§ **Directions**
Return a copy of every line in the data below that contains "KiCad".

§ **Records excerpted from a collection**
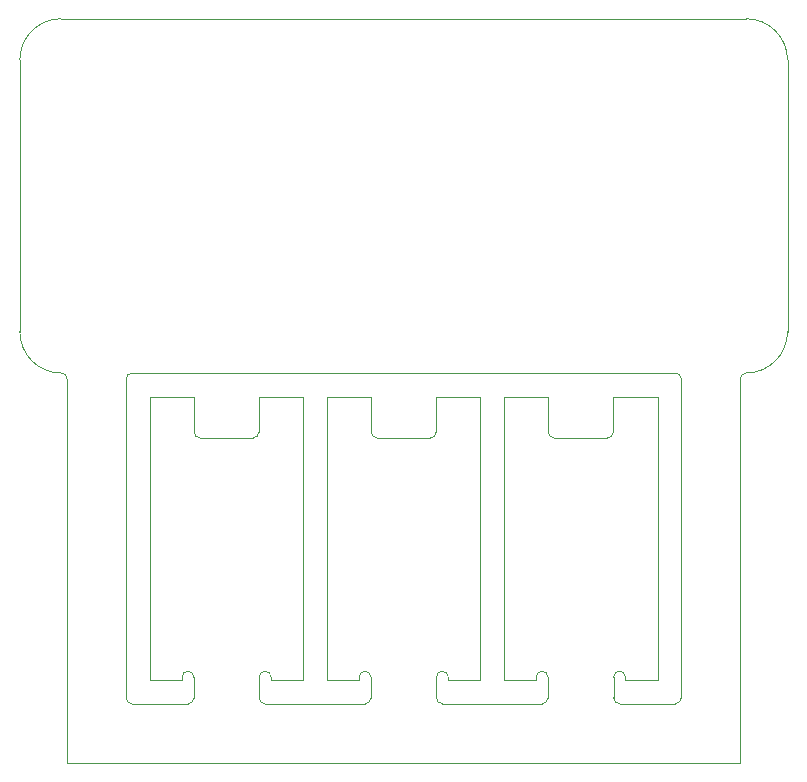
<source format=gbr>
%TF.GenerationSoftware,KiCad,Pcbnew,5.1.0*%
%TF.CreationDate,2019-04-05T03:55:09+02:00*%
%TF.ProjectId,BeerEyePi,42656572-4579-4655-9069-2e6b69636164,rev?*%
%TF.SameCoordinates,Original*%
%TF.FileFunction,Profile,NP*%
%FSLAX46Y46*%
G04 Gerber Fmt 4.6, Leading zero omitted, Abs format (unit mm)*
G04 Created by KiCad (PCBNEW 5.1.0) date 2019-04-05 03:55:09*
%MOMM*%
%LPD*%
G04 APERTURE LIST*
%ADD10C,0.100000*%
G04 APERTURE END LIST*
D10*
X144000000Y-132000000D02*
X144750000Y-132000000D01*
X150250000Y-132000000D02*
X151000000Y-132000000D01*
X145250000Y-135500000D02*
X149750000Y-135500000D01*
X130250000Y-135500000D02*
X134750000Y-135500000D01*
X129000000Y-132000000D02*
X129750000Y-132000000D01*
X136000000Y-132000000D02*
X135250000Y-132000000D01*
X119750000Y-135500000D02*
X115250000Y-135500000D01*
X120250000Y-132000000D02*
X121000000Y-132000000D01*
X114000000Y-132000000D02*
X114750000Y-132000000D01*
X161000000Y-163000000D02*
X161000000Y-130500000D01*
X104000000Y-130500000D02*
X104000000Y-163000000D01*
X104000000Y-163000000D02*
X161000000Y-163000000D01*
X161500000Y-130000000D02*
G75*
G03X161000000Y-130500000I0J-500000D01*
G01*
X104000000Y-130500000D02*
G75*
G03X103500000Y-130000000I-500000J0D01*
G01*
X100000000Y-103500000D02*
X100000000Y-126500000D01*
X161500000Y-100000000D02*
X103500000Y-100000000D01*
X165000000Y-126500000D02*
X165000000Y-103500000D01*
X100000000Y-103500000D02*
G75*
G02X103500000Y-100000000I3500000J0D01*
G01*
X103500000Y-130000000D02*
G75*
G02X100000000Y-126500000I0J3500000D01*
G01*
X161500000Y-100000000D02*
G75*
G02X165000000Y-103500000I0J-3500000D01*
G01*
X165000000Y-126500000D02*
G75*
G02X161500000Y-130000000I-3500000J0D01*
G01*
X156000000Y-130500000D02*
X156000000Y-157500000D01*
X109500000Y-130000000D02*
X155500000Y-130000000D01*
X155500000Y-158000000D02*
X150775000Y-158000000D01*
X155500000Y-158000000D02*
G75*
G03X156000000Y-157500000I0J500000D01*
G01*
X109000000Y-130500000D02*
X109000000Y-157500000D01*
X109500000Y-158000000D02*
X114225000Y-158000000D01*
X109500000Y-158000000D02*
G75*
G02X109000000Y-157500000I0J500000D01*
G01*
X144725000Y-157500000D02*
X144725000Y-155750000D01*
X150275000Y-157500000D02*
X150275000Y-155750000D01*
X114725000Y-157500000D02*
X114725000Y-155750000D01*
X120275000Y-157500000D02*
X120275000Y-155750000D01*
X129225000Y-158000000D02*
X120775000Y-158000000D01*
X129725000Y-157500000D02*
X129725000Y-155750000D01*
X135275000Y-155750000D02*
X135275000Y-157500000D01*
X144225000Y-158000000D02*
X135775000Y-158000000D01*
X111000000Y-132000000D02*
X111000000Y-156000000D01*
X114750000Y-135000000D02*
X114750000Y-132000000D01*
X120250000Y-132000000D02*
X120250000Y-135000000D01*
X124000000Y-156000000D02*
X124000000Y-132000000D01*
X126000000Y-132000000D02*
X126000000Y-156000000D01*
X129750000Y-135000000D02*
X129750000Y-132000000D01*
X135250000Y-132000000D02*
X135250000Y-135000000D01*
X139000000Y-156000000D02*
X139000000Y-132000000D01*
X141000000Y-132000000D02*
X141000000Y-156000000D01*
X144750000Y-135000000D02*
X144750000Y-132000000D01*
X150250000Y-135000000D02*
X150250000Y-132000000D01*
X154000000Y-156000000D02*
X154000000Y-132000000D01*
X109500000Y-130000000D02*
G75*
G03X109000000Y-130500000I0J-500000D01*
G01*
X155500000Y-130000000D02*
G75*
G02X156000000Y-130500000I0J-500000D01*
G01*
X114725000Y-157500000D02*
G75*
G02X114225000Y-158000000I-500000J0D01*
G01*
X150775000Y-158000000D02*
G75*
G02X150275000Y-157500000I0J500000D01*
G01*
X144725000Y-157500000D02*
G75*
G02X144225000Y-158000000I-500000J0D01*
G01*
X120775000Y-158000000D02*
G75*
G02X120275000Y-157500000I0J500000D01*
G01*
X135775000Y-158000000D02*
G75*
G02X135275000Y-157500000I0J500000D01*
G01*
X129725000Y-157500000D02*
G75*
G02X129225000Y-158000000I-500000J0D01*
G01*
X135250000Y-135000000D02*
G75*
G02X134750000Y-135500000I-500000J0D01*
G01*
X130250000Y-135500000D02*
G75*
G02X129750000Y-135000000I0J500000D01*
G01*
X150250000Y-135000000D02*
G75*
G02X149750000Y-135500000I-500000J0D01*
G01*
X145250000Y-135500000D02*
G75*
G02X144750000Y-135000000I0J500000D01*
G01*
X115250000Y-135500000D02*
G75*
G02X114750000Y-135000000I0J500000D01*
G01*
X120250000Y-135000000D02*
G75*
G02X119750000Y-135500000I-500000J0D01*
G01*
X141000000Y-156000000D02*
X143725000Y-156000000D01*
X151275000Y-156000000D02*
X154000000Y-156000000D01*
X151275000Y-155750000D02*
X151275000Y-156000000D01*
X150275000Y-155750000D02*
G75*
G02X151275000Y-155750000I500000J0D01*
G01*
X143725000Y-155750000D02*
X143725000Y-156000000D01*
X143725000Y-155750000D02*
G75*
G02X144725000Y-155750000I500000J0D01*
G01*
X126000000Y-156000000D02*
X128725000Y-156000000D01*
X136275000Y-156000000D02*
X139000000Y-156000000D01*
X128725000Y-155750000D02*
X128725000Y-156000000D01*
X128725000Y-155750000D02*
G75*
G02X129725000Y-155750000I500000J0D01*
G01*
X136275000Y-155750000D02*
X136275000Y-156000000D01*
X135275000Y-155750000D02*
G75*
G02X136275000Y-155750000I500000J0D01*
G01*
X124000000Y-156000000D02*
X121275000Y-156000000D01*
X111000000Y-156000000D02*
X113725000Y-156000000D01*
X121275000Y-155750000D02*
X121275000Y-156000000D01*
X120275000Y-155750000D02*
G75*
G02X121275000Y-155750000I500000J0D01*
G01*
X113725000Y-155750000D02*
G75*
G02X114725000Y-155750000I500000J0D01*
G01*
X113725000Y-155750000D02*
X113725000Y-156000000D01*
X136000000Y-132000000D02*
X139000000Y-132000000D01*
X126000000Y-132000000D02*
X129000000Y-132000000D01*
X151000000Y-132000000D02*
X154000000Y-132000000D01*
X141000000Y-132000000D02*
X144000000Y-132000000D01*
X114000000Y-132000000D02*
X111000000Y-132000000D01*
X121000000Y-132000000D02*
X124000000Y-132000000D01*
M02*

</source>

§ **Response area**
%TF.GenerationSoftware,KiCad,Pcbnew,5.1.0*%
G04 Created by KiCad (PCBNEW 5.1.0) date 2019-04-05 03:55:09*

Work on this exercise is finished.